Blog: The Educated Reporter

What’s Tony Danza’s value-added score?

If you have ever wanted to hear an ’80s-era sitcom star utter the phrase “professional development workshops,” then A&E sure has a show for you. “Teach: Tony Danza” debuts October 1, with the first of seven one-hour episodes about the actor teaching—for real—tenth-grade English in a Philadelphia public school.

Naturally I am all in favor of bringing viewers/readers/listeners as deep into the classrom as possible, so they can better understand the challenges, successes and failures of American education. And as an avid gatherer of useless celebrity tidbits, I was happy to collect some about Danza: He is extremely bow-legged; he is obsessed with hand sanitizer; he sweats through his clothes a lot, which a student points out to him. But wow—I feel really bad for the 26 kids in Danza’s class.

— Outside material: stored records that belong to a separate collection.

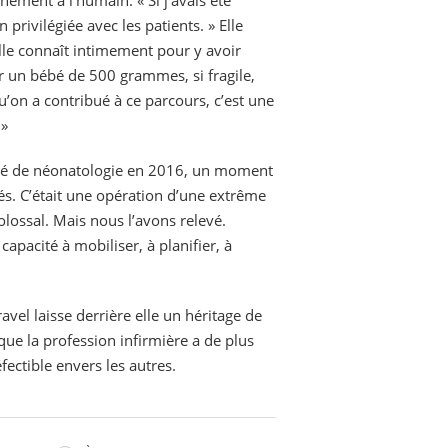
privilégiée avec les patients. » Elle
lle connaît intimement pour y avoir
r un bébé de 500 grammes, si fragile,
qu’on a contribué à ce parcours, c’est une
 »
ité de néonatologie en 2016, un moment
és. C’était une opération d’une extrême
olossal. Mais nous l’avons relevé.
apacité à mobiliser, à planifier, à
vel laisse derrière elle un héritage de
que la profession infirmière a de plus
ectible envers les autres.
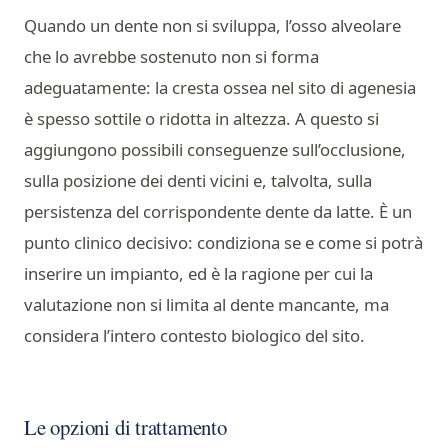
Quando un dente non si sviluppa, l’osso alveolare
che lo avrebbe sostenuto non si forma
adeguatamente: la cresta ossea nel sito di agenesia
è spesso sottile o ridotta in altezza. A questo si
aggiungono possibili conseguenze sull’occlusione,
sulla posizione dei denti vicini e, talvolta, sulla
persistenza del corrispondente dente da latte. È un
punto clinico decisivo: condiziona se e come si potrà
inserire un impianto, ed è la ragione per cui la
valutazione non si limita al dente mancante, ma
considera l’intero contesto biologico del sito.
Le opzioni di trattamento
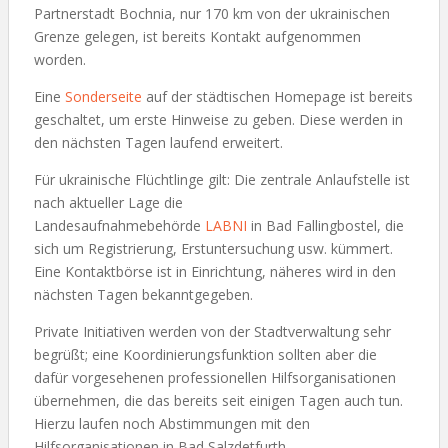
Partnerstadt Bochnia, nur 170 km von der ukrainischen
Grenze gelegen, ist bereits Kontakt aufgenommen
worden.
Eine
Sonderseite
auf der städtischen Homepage ist bereits
geschaltet, um erste Hinweise zu geben. Diese werden in
den nächsten Tagen laufend erweitert.
Für ukrainische Flüchtlinge gilt: Die zentrale Anlaufstelle ist
nach aktueller Lage die
Landesaufnahmebehörde
LABNI
in Bad Fallingbostel, die
sich um Registrierung, Erstuntersuchung usw. kümmert.
Eine Kontaktbörse ist in Einrichtung, näheres wird in den
nächsten Tagen bekanntgegeben.
Private Initiativen werden von der Stadtverwaltung sehr
begrüßt; eine Koordinierungsfunktion sollten aber die
dafür vorgesehenen professionellen Hilfsorganisationen
übernehmen, die das bereits seit einigen Tagen auch tun.
Hierzu laufen noch Abstimmungen mit den
Hilfsorganisationen in Bad Salzdetfurth.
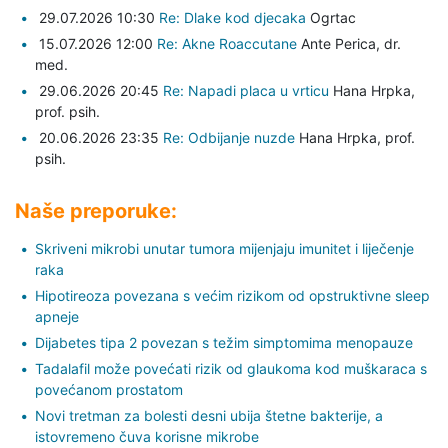
29.07.2026 10:30
Re: Dlake kod djecaka
Ogrtac
15.07.2026 12:00
Re: Akne Roaccutane
Ante Perica,
dr.
med.
29.06.2026 20:45
Re: Napadi placa u vrticu
Hana Hrpka,
prof. psih.
20.06.2026 23:35
Re: Odbijanje nuzde
Hana Hrpka,
prof.
psih.
Naše preporuke:
Skriveni mikrobi unutar tumora mijenjaju imunitet i liječenje
raka
Hipotireoza povezana s većim rizikom od opstruktivne sleep
apneje
Dijabetes tipa 2 povezan s težim simptomima menopauze
Tadalafil može povećati rizik od glaukoma kod muškaraca s
povećanom prostatom
Novi tretman za bolesti desni ubija štetne bakterije, a
istovremeno čuva korisne mikrobe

No doubt there are plenty of other novice teachers as bad as he is, but it’s hard to imagine any more self-centered. On the first day, Danza told his mentor teacher that he wanted his students to begin working the moment they entered the classroom, yet he also said, “I do wanna speechify.” Guess which approach the showman takes? Yes, he opens the class with stories about his dad the garbage man. Through seven episodes he talks about himself constantly and is deaf to his colleagues’ pleas that he shut up and let the kids talk once in a while.

Any decent teacher will cringe about 14 times per episode—a number so low only because the show spends a lot of time at variety shows and football practice. I kept telling myself that there was a lot I wasn’t seeing. I hoped that the instructions for his first homework assignment consisted of more than “if you can just think of a family story, a friend story, something that happened, half a page minimum.” I hoped that the producers felt that actual instruction was really boring, and that is why they showed us almost none of it.

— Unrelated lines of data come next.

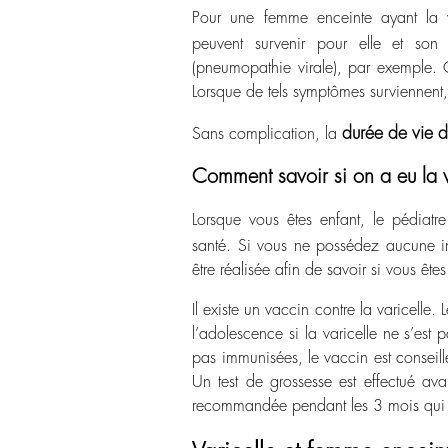
Pour une femme enceinte ayant la v
peuvent survenir pour elle et son
(pneumopathie virale), par exemple. Ce
Lorsque de tels symptômes surviennent
durée de vie d
Sans complication, la
Comment savoir si on a eu la v
Lorsque vous êtes enfant, le pédiatr
santé. Si vous ne possédez aucune i
être réalisée afin de savoir si vous êt
Il existe un
vaccin
contre la varicelle
l’adolescence si la varicelle ne s’est
pas immunisées, le vaccin est conseill
Un test de grossesse est effectué ava
recommandée pendant les 3 mois qui 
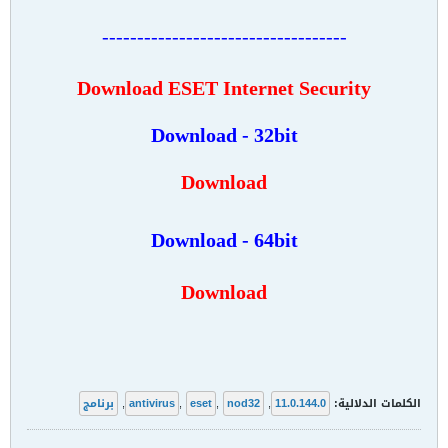
-----------------------------------
Download
ESET Internet Security
Download - 32bit
Download
Download - 64bit
Download
الكلمات الدلالية:
11.0.144.0
,
nod32
,
eset
,
antivirus
,
برنامج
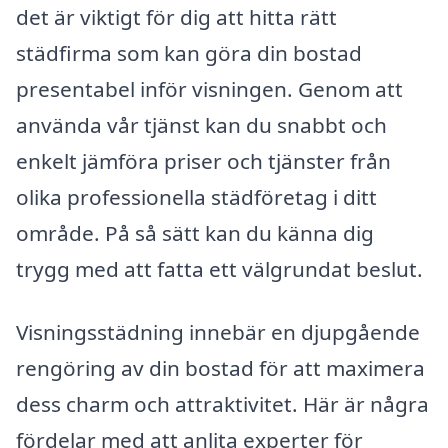
det är viktigt för dig att hitta rätt
städfirma som kan göra din bostad
presentabel inför visningen. Genom att
använda vår tjänst kan du snabbt och
enkelt jämföra priser och tjänster från
olika professionella städföretag i ditt
område. På så sätt kan du känna dig
trygg med att fatta ett välgrundat beslut.
Visningsstädning innebär en djupgående
rengöring av din bostad för att maximera
dess charm och attraktivitet. Här är några
fördelar med att anlita experter för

Tony Danza’s version of education is, it turns out, 1 percent instruction and 99 percent motivation and effort. (When in doubt, speechify!) Just work harder, just practice—I guess when your teacher spends half his time talking about himself, that’s all you can do. When special ed kids want to go to the resource room to take their quizzes, when one of them cries because she doesn’t understand what she’s reading, he insists all they need is to try harder. Accommodations, he suggests, are for wusses. His supervisors smack him down, for lacking compassion and neglecting “legalities”—yes, ladies and gentlemen, a scene about IEPs on prime-time television!

“It’s not about you,” Danza’s mentor tells him, which shows that clearly he has never been friends with an actor before. The school’s principal owns the best line of the show: “You don’t get the tag of teacher until your students are learning.” She is perpetually skeptical of Danza (though not so much so to pass on the whole idea). The kids are rightfully concerned that they’re getting shortchanged by having an actor for a teacher, and so are their parents. At a school football game Danza gets rained on literally and figuratively, by parents who care a lot about their children’s education and nothing for “Who’s the Boss.” They speak to him like any parent would speak to a teacher, about the need for vigilance, communication and agenda books.

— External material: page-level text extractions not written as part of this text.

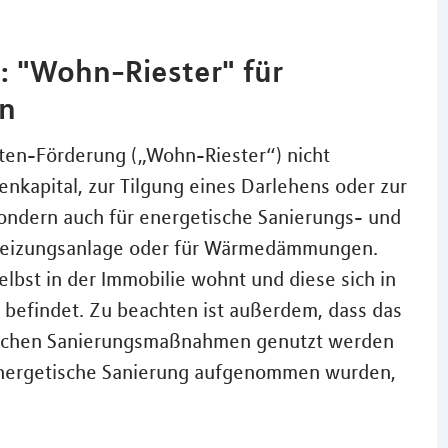
 "Wohn-Riester" für
n
ten-Förderung („Wohn-Riester“) nicht
enkapital, zur Tilgung eines Darlehens oder zur
ondern auch für energetische Sanierungs- und
eizungsanlage oder für Wärmedämmungen.
elbst in der Immobilie wohnt und diese sich in
 befindet. Zu beachten ist außerdem, dass das
tischen Sanierungsmaßnahmen genutzt werden
e energetische Sanierung aufgenommen wurden,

These conversations, which feel like they could be happening anywhere, with anyone:  That’s where the show is good. Danza cares and tries—he obviously does. He lays bare the difficulty of teaching for the slowest kids in the class without losing the smartest ones, the frustrations faced when a kid simply won’t do his work.

But you don’t need a tap-dancer (yes, sorry to say, Danza tap-dances) to hang a show like that on. You just need a teacher.